---- Source data

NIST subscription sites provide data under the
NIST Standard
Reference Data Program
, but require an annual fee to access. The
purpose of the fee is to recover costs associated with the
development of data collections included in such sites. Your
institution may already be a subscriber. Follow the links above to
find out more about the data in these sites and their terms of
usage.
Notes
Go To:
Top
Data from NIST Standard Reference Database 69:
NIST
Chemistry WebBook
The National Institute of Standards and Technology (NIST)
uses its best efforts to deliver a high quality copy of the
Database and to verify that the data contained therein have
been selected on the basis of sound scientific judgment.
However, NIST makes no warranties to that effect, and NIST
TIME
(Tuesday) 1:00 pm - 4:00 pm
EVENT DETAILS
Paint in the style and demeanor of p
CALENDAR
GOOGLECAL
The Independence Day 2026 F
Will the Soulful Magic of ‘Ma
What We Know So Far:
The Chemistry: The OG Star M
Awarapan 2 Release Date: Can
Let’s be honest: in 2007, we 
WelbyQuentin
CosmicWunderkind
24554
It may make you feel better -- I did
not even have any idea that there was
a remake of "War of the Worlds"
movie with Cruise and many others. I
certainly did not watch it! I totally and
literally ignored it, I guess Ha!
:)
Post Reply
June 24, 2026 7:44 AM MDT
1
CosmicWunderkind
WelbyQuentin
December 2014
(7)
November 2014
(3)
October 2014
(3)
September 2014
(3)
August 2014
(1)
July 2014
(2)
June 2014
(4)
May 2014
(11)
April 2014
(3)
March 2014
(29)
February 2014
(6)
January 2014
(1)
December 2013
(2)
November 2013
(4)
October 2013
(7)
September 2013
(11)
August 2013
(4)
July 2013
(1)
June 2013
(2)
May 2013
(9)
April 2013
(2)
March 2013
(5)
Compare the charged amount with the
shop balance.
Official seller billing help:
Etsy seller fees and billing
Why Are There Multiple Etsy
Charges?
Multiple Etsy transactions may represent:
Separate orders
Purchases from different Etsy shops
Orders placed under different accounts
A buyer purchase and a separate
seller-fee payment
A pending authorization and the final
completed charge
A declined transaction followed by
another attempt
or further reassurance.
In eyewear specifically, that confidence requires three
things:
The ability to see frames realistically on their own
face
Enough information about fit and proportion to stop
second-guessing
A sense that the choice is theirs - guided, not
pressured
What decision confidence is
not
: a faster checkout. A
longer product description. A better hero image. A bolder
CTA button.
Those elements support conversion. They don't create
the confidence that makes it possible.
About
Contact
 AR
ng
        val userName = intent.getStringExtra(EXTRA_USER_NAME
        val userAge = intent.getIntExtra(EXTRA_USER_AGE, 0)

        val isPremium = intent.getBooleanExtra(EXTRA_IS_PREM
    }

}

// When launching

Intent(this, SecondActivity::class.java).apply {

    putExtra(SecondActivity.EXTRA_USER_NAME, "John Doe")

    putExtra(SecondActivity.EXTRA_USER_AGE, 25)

--------

**Exercise instructions**
Return exactly the lines from the beginning of the data above through the one containing "institution may already", please. Include both end lines and add nothing else.

**Answer section**
NIST subscription sites provide data under the
NIST Standard
Reference Data Program
, but require an annual fee to access. The
purpose of the fee is to recover costs associated with the
development of data collections included in such sites. Your
institution may already be a subscriber. Follow the links above to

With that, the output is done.